Page images and extracted text
>>
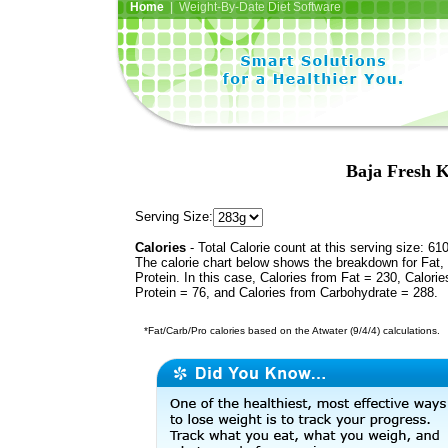
Home
| Weight-By-Date Diet Software
Baja Fresh K
Serving Size:
Calories
- Total Calorie count at this serving size: 61
The calorie chart below shows the breakdown for Fat,
Protein. In this case, Calories from Fat = 230, Calorie
Protein = 76, and Calories from Carbohydrate = 288.
*Fat/Carb/Pro calories based on the Atwater (9/4/4) calculations.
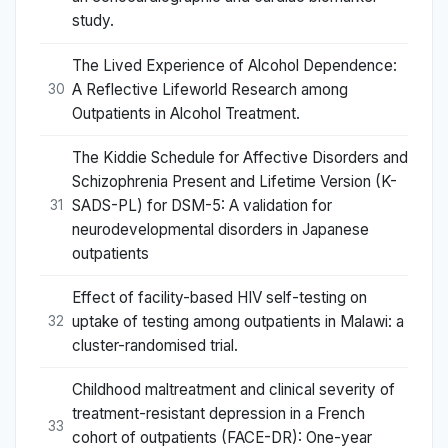
study.
The Lived Experience of Alcohol Dependence:
A Reflective Lifeworld Research among
30
Outpatients in Alcohol Treatment.
The Kiddie Schedule for Affective Disorders and
Schizophrenia Present and Lifetime Version (K-
SADS-PL) for DSM-5: A validation for
31
neurodevelopmental disorders in Japanese
outpatients
Effect of facility-based HIV self-testing on
uptake of testing among outpatients in Malawi: a
32
cluster-randomised trial.
Childhood maltreatment and clinical severity of
treatment-resistant depression in a French
33
cohort of outpatients (FACE-DR): One-year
<<
- _Your task_
Reproduce without change every line of the entries above, from the one containing "The Lived Experience" through the last.

- _Reply to the exercise_
The Lived Experience of Alcohol Dependence:
A Reflective Lifeworld Research among
30
Outpatients in Alcohol Treatment.
The Kiddie Schedule for Affective Disorders and
Schizophrenia Present and Lifetime Version (K-
SADS-PL) for DSM-5: A validation for
31
neurodevelopmental disorders in Japanese
outpatients
Effect of facility-based HIV self-testing on
uptake of testing among outpatients in Malawi: a
32
cluster-randomised trial.
Childhood maltreatment and clinical severity of
treatment-resistant depression in a French
33
cohort of outpatients (FACE-DR): One-year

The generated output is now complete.